I might be wrong on this, but I suspect that anybody who listens to music for a living sees the way they relate to that music change. Or perhaps they just come to recognise more clearly the things that they wanted from music all along. They become ruthless about what it’s for: to soundtrack certain tasks; to encourage or dispel certain moods; to fill a space, or to evoke another one. Often it’s needed to help shape a certain image of ourselves – to help us perform one of our various personalities in a convincing way. After all, why do we listen to sad music when we’re sad, if not to make the sadness feel more plausible?

Dunn, a Canadian composer, belongs to a lineage of musicians who try to elevate the mundane to the realms of the profound. Embarking on a day’s work with his glimmering music spilling out of the speakers echoes the peculiar romanticism that comes with being pissed, in which there seems to be an exquisite poetry behind everything, if you were only sober enough to work it out. I’m reminded of that tired old injunction to “make your life a work of art”. Or, cheesier still, Bryan Adams’ ’91 blub-a-thon ‘(Everything I Do) I Do It For You’, a song which played incessantly on car journeys for the duration of my first incapacitating schoolboy crush. Both instruct us to refract life through the lens of an imagined observer. It’s a pointless gesture, but one which lends a kind of meaning to things, if we’re willing to indulge it.

Kyle Bobby Dunn indulges it wholeheartedly, and at the same time he doesn’t. He creates gorgeous, elliptical clouds of sound, choirs of sustained guitar notes shorn of earthly referent, and then he calls them ‘Variation On A Theme By St. Dipshit’, or ‘Boring Foothills of Foot Fetishville’. He makes albums whose unbroken tranquility seems to demand reverence and contemplation, and then gives them parodic titles like Bring Me The Head Of Kyle Bobby Dunn, as if to mock his attempts to position himself as a serious artist. (In the case of this album, the reference is to those masters of juvenile angst, the Smashing Pumpkins). Dunn sniggers at his art, even as he treats it with heartbreaking seriousness.

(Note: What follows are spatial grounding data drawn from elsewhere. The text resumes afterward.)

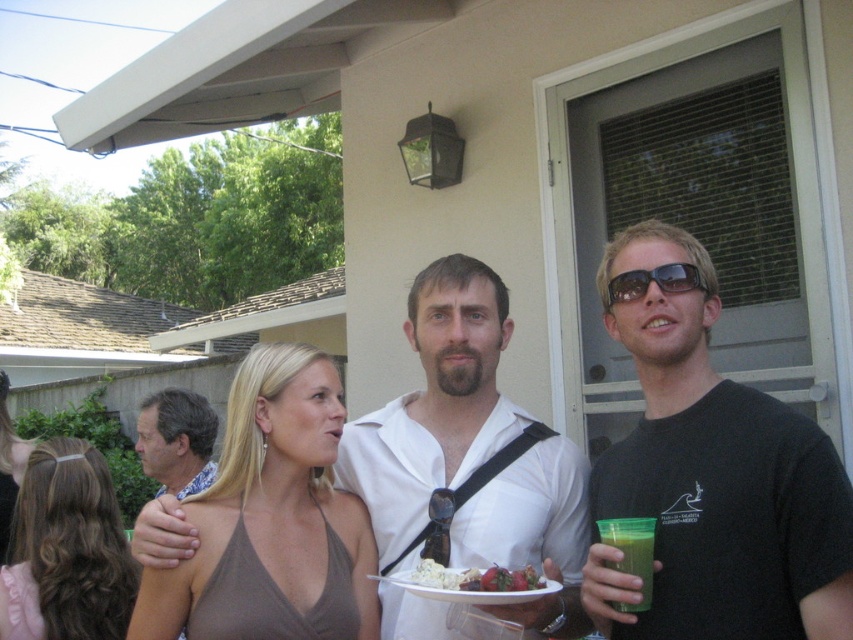
Question: Can you confirm if sunglasses at center is positioned to the right of white creamy salad at center?

Choices:
 (A) no
 (B) yes

Answer: (B)

Question: Is black matte t-shirt at center positioned behind white matte shirt at center?

Choices:
 (A) no
 (B) yes

Answer: (A)

Question: Does brown fabric dress at center come in front of sunglasses at center?

Choices:
 (A) yes
 (B) no

Answer: (B)

Question: Which of the following is the farthest from the observer?

Choices:
 (A) black matte t-shirt at center
 (B) brown hair at center
 (C) green translucent cup at right

Answer: (B)

Question: Among these points, which one is nearest to the camera?

Choices:
 (A) (426, 576)
 (B) (463, 576)
 (C) (180, 461)

Answer: (B)

Question: Which object appears farthest from the camera in this image?

Choices:
 (A) smooth white plate at center
 (B) black matte t-shirt at center
 (C) white creamy salad at center
 (D) brown hair at center

Answer: (D)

We can probably all identify with this tendency to a degree. It’s the curse of self-awareness that even as a thing is being “authentically” done we are also standing outside of it, observing. But Dunn’s approach chimes particularly with me as a critic, as I imagine it might with anybody whose job it is to articulate and assess affect – to take gut-feeling and stick a set of adjectives on it, or a star rating. Having a relationship with music which goes way beyond leisure means constantly testing your own convictions. When fatigue sets in, is your instinct, your kneejerk sense of what is “beautiful”, the only truly trustworthy measure you have? Or is it the most treacherous, a knot of assumptions and un-assessed prejudices which needs to be unpicked? This is an internal debate which can rage back and forth indefinitely.

Dunn’s music repeats itself. He works in cycles, clusters of tones which drift by according to a glacial, recurring logic. As an album, too, The Infinite Sadness induces perpetual deja vu: once you know it intimately you become convinced that the track just starting was playing not five minutes ago. (Or perhaps it was a few hours ago, the last time you listened through). On a macro level, Dunn’s output might be seen to develop hardly at all, beyond certain details of execution. What’s new, really, between A Young Person’s Guide To Kyle Bobby Dunn, recorded in 2009, and now? It’s enough to make you wonder how a person can sit at their desk and do the same thing for years on end. (Or, if you’re reading this on a break from your desk job, perhaps not).

But Dunn’s music doesn’t make any claims to newness or variety, nor should it. The ambient tradition to which it belongs is mostly unconcerned with “progression” or “innovation”, or participation in some petty aesthetic discourse. It’s about either vastly more prosaic things – context, usage, gut-feeling – or vastly more profound ones: love, loss, the infinite. Half the time I think it’s one, and then half the time the other – round and round, endlessly.